[What to do]
Please transcribe the records precisely; pictures stay out of your copy.

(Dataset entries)
=======

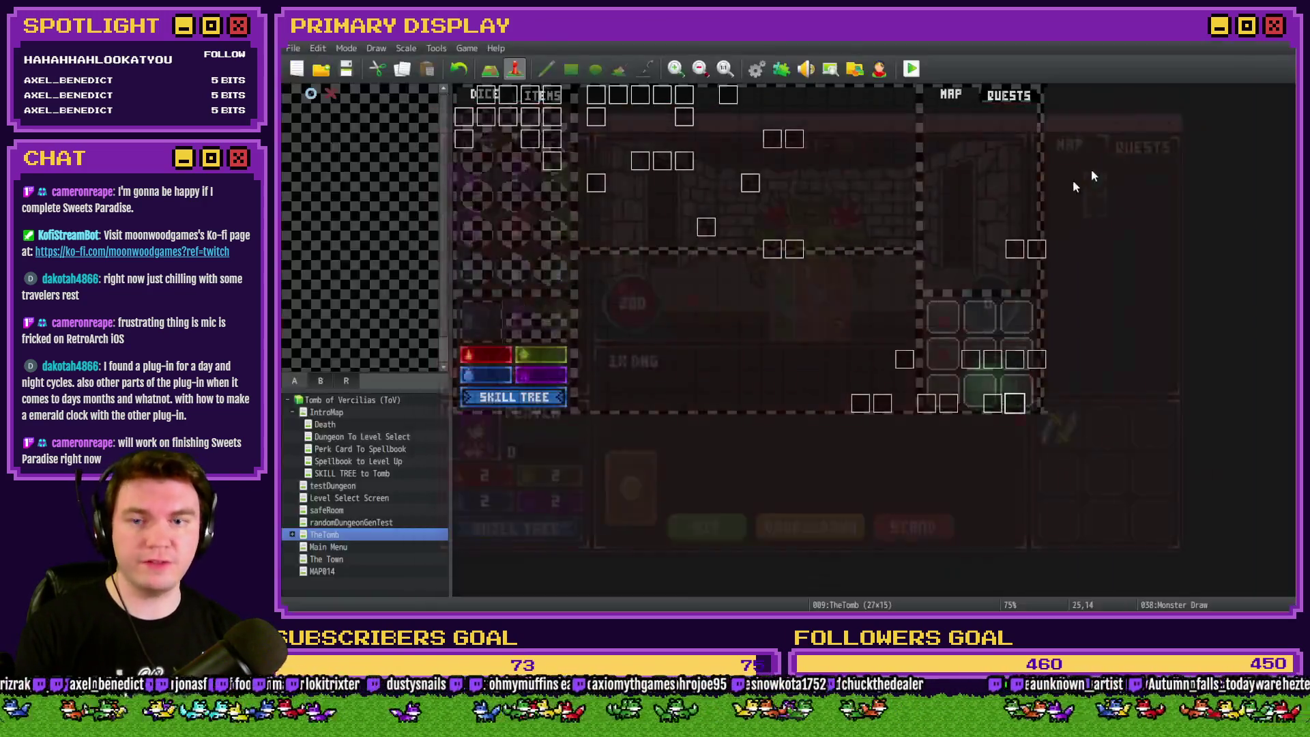
Browse the Variable Selector pages 1161-1200 from the forced cardToDraw command, then cancel it.
double_click(1018, 405)
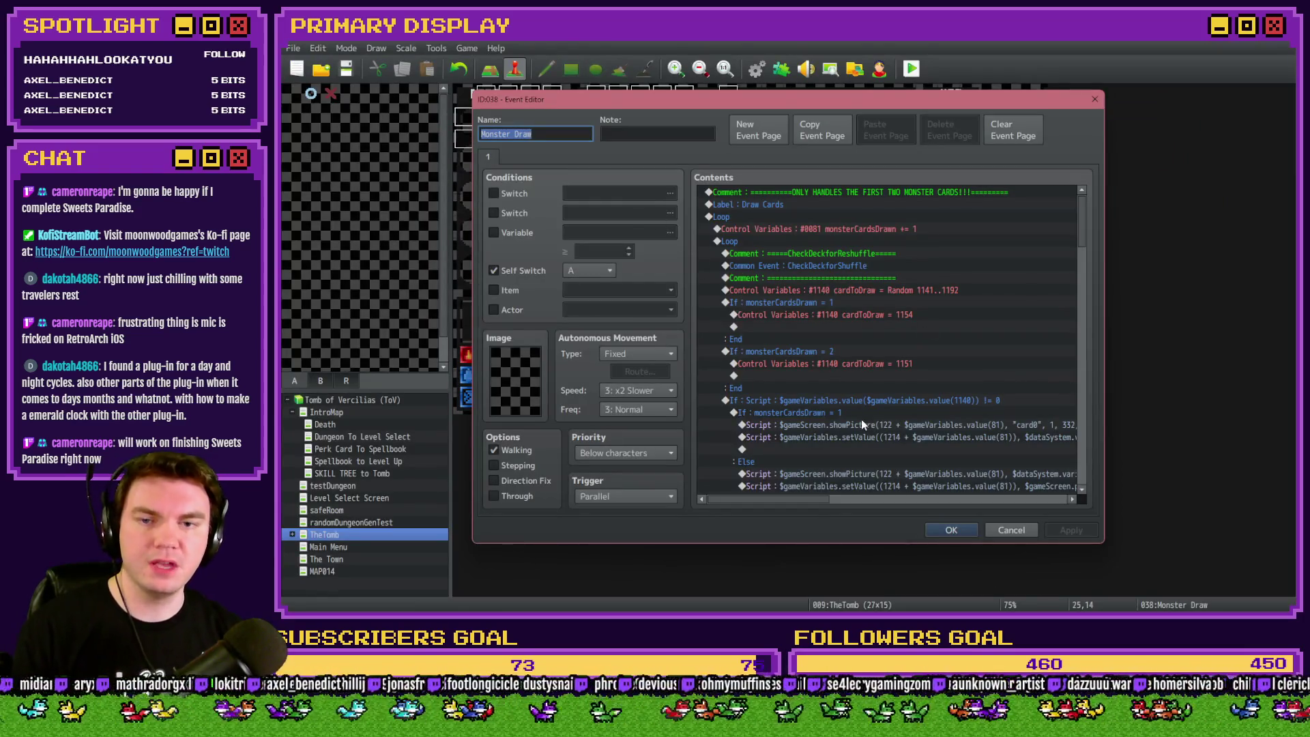
left_click(885, 366)
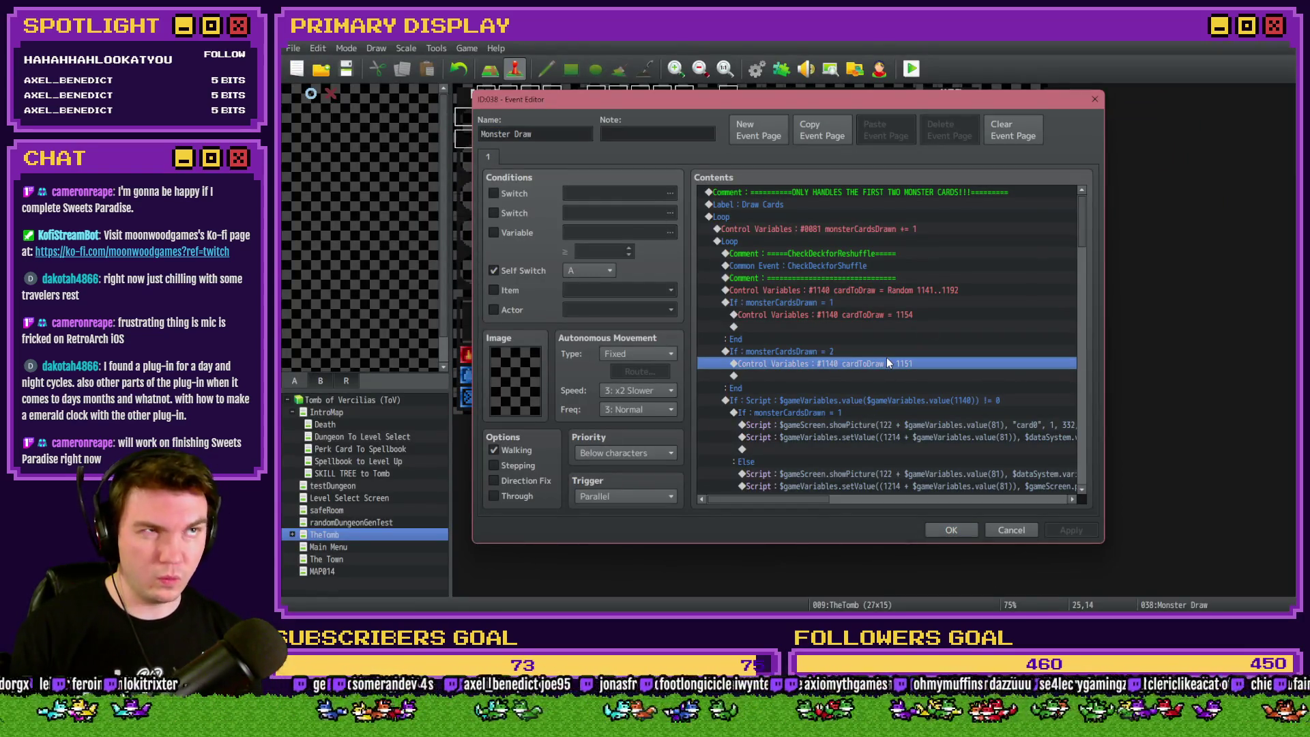
double_click(886, 366)
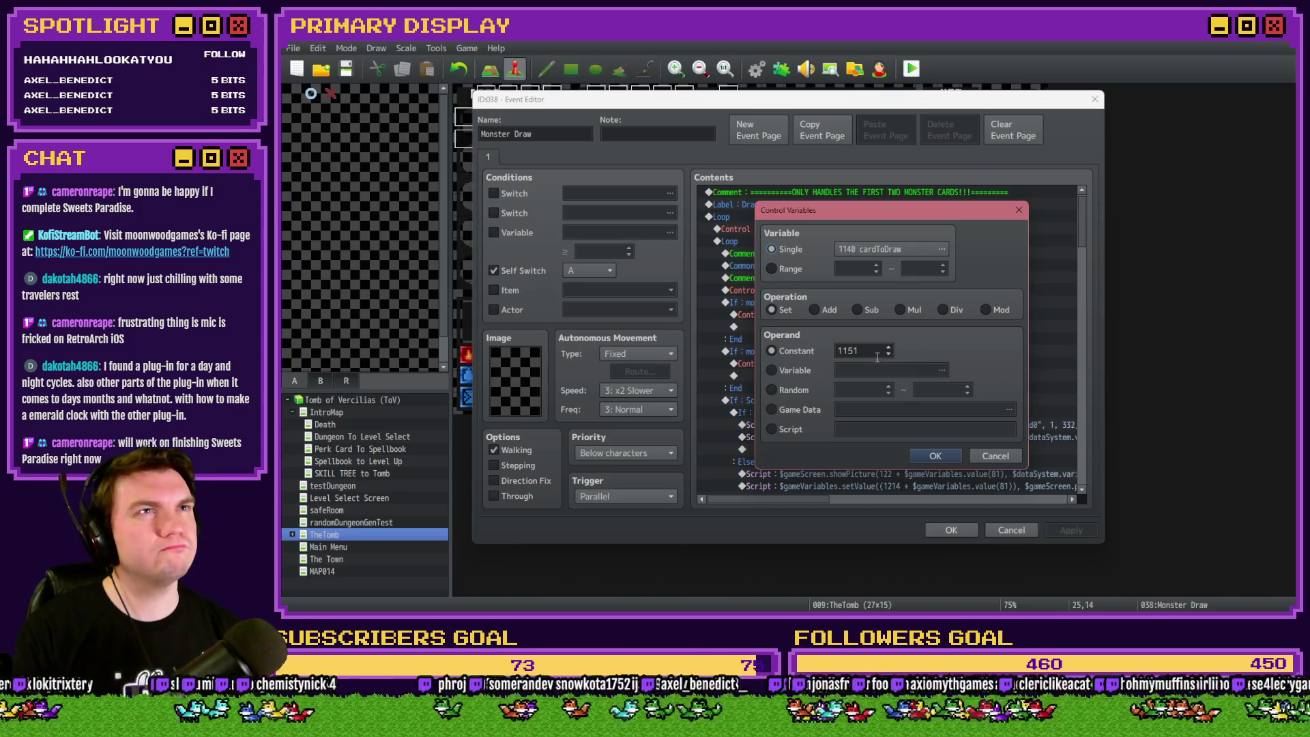
left_click(879, 249)
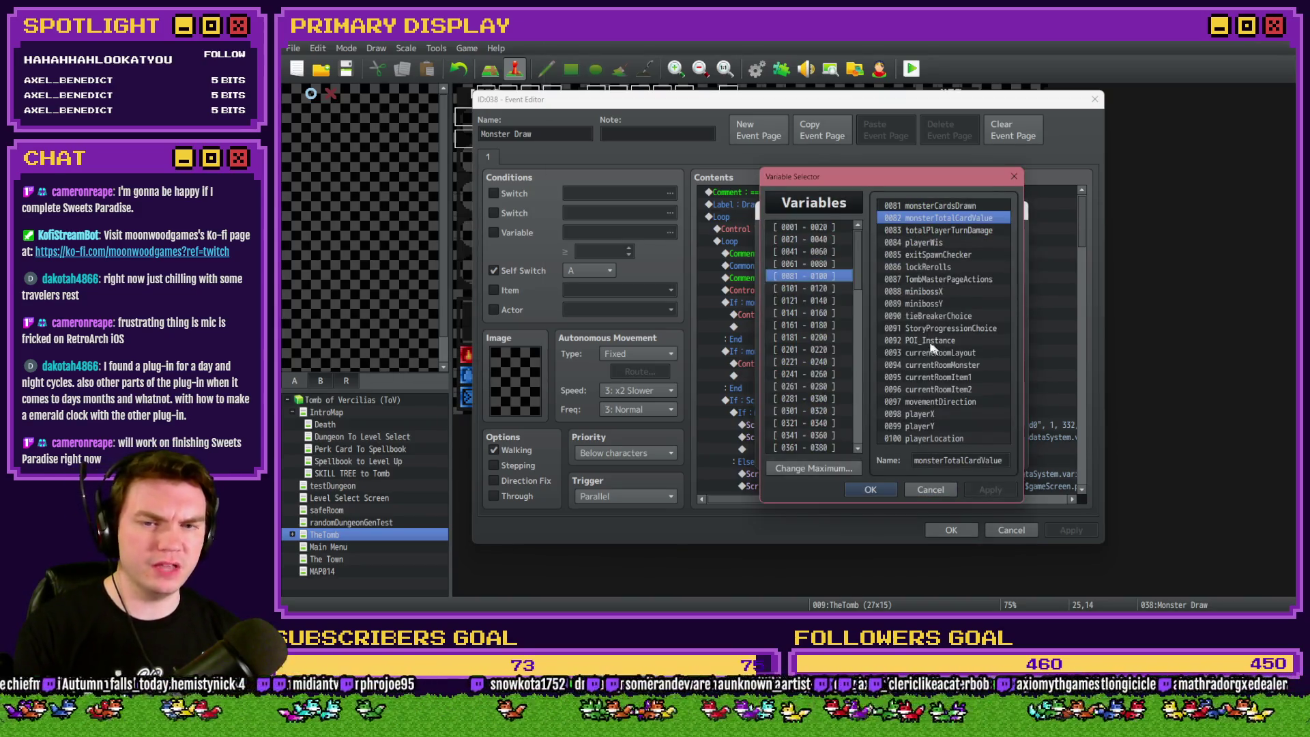
left_click(825, 386)
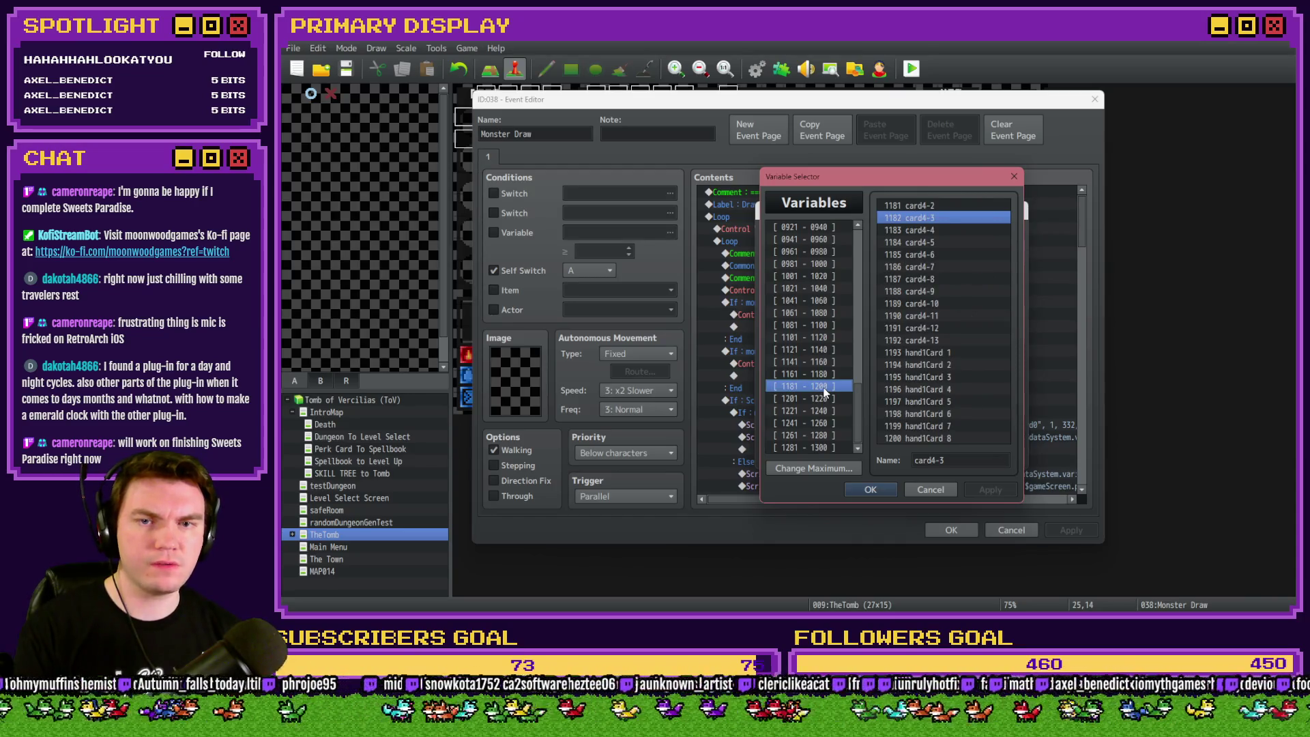
left_click(825, 374)
scroll(928, 202, "up", 1)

=======

[Response to this task]
Browse the Variable Selector pages 1161-1200 from the forced cardToDraw command, then cancel it.
double_click(1018, 405)
left_click(885, 366)
double_click(886, 366)
left_click(879, 249)
left_click(825, 386)
left_click(825, 374)
scroll(928, 202, "up", 1)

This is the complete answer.